Science Says If You Move A Lot, You Might Not Have The Best Friendships
People who relocate a lot might end up viewing their friends as easily disposable.
According to New York magazine, a study led by researchers Omri Gillath of the University of Kansas and Lucas Keefer of the University of Dayton revealed people who often move to new places are more willing to let go of friends as well as possessions.
Participants were given a series of surveys, one of which asked them to think about the things they would be willing to give up if they were forced to move in the near future.
One set of questions asked about the likelihood of letting something go if it required a decent amount of work to maintain or if it was no longer fun or even useful.
Another set of questions asked participants about close personal relationships and how inclined participants would be to sacrifice them in the event of a move.
The results of the surveys determined people who had moved around more frequently in the past were more willing to give up possessions than those who hadn't moved around as much.

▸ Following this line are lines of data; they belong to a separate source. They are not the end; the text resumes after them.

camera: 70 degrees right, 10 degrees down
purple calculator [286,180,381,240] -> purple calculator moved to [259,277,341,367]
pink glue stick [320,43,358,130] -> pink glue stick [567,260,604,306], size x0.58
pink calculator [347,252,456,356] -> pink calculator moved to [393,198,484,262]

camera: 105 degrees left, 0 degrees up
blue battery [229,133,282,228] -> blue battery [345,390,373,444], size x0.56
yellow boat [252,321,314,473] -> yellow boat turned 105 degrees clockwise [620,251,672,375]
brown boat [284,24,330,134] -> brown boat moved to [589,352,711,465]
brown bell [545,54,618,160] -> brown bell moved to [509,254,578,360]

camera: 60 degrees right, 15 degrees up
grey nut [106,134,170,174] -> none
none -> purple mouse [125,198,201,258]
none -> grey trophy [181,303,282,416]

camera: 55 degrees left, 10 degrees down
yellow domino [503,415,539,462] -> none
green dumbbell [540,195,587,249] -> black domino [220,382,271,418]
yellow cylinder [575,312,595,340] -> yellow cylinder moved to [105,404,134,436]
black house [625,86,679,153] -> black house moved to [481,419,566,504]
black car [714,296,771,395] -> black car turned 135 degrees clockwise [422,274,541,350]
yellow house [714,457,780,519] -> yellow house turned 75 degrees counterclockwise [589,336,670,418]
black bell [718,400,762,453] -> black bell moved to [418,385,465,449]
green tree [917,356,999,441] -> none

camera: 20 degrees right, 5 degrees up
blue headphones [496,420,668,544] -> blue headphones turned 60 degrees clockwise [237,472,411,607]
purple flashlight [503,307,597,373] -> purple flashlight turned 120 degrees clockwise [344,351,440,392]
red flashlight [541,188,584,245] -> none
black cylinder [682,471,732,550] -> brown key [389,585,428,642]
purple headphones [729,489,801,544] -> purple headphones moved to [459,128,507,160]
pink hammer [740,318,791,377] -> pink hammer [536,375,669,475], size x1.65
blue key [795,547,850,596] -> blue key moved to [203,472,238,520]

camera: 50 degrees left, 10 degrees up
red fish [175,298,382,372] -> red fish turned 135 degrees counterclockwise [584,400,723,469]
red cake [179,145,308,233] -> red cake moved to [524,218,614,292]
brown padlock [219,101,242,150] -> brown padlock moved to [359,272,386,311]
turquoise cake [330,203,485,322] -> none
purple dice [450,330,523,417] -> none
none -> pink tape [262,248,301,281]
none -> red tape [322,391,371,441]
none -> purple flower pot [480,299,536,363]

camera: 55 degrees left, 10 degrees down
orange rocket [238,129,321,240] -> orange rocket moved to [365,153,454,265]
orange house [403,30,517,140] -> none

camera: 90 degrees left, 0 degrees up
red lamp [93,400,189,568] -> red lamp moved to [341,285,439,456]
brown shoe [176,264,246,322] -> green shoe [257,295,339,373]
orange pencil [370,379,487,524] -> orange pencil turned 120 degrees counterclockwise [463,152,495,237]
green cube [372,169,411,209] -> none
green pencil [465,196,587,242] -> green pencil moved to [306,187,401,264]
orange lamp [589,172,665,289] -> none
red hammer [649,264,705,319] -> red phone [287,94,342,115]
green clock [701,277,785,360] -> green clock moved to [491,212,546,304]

Those who moved around a lot were also found to be more willing to let go of close friendships.
Gillath and Keefer wrote,
Interestingly enough, romantic relationships were discovered to be just as disposable as friendships in the eyes of participants who had moved around a lot, The Atlantic reports.
The study concluded with an experiment in which participants were split into two groups.
People in one group were told to imagine having to live in the same place for 10 years because they had just received their dream jobs.
People in the second group envisioned getting their dream jobs and having to move every other year as a consequence.
All participants then wrote about how these scenarios would affect them before answering a few questions relating to their tendencies to make and let go of friends.
Members of the second group said they would be more likely than those in the first group to form and end close relationships.
It appears moving around a lot makes one well-versed in making friends quickly without getting too close, and, as a result, highly transient individuals might view possessions and people as more easily interchangeable than people who stay in one place for long periods of time.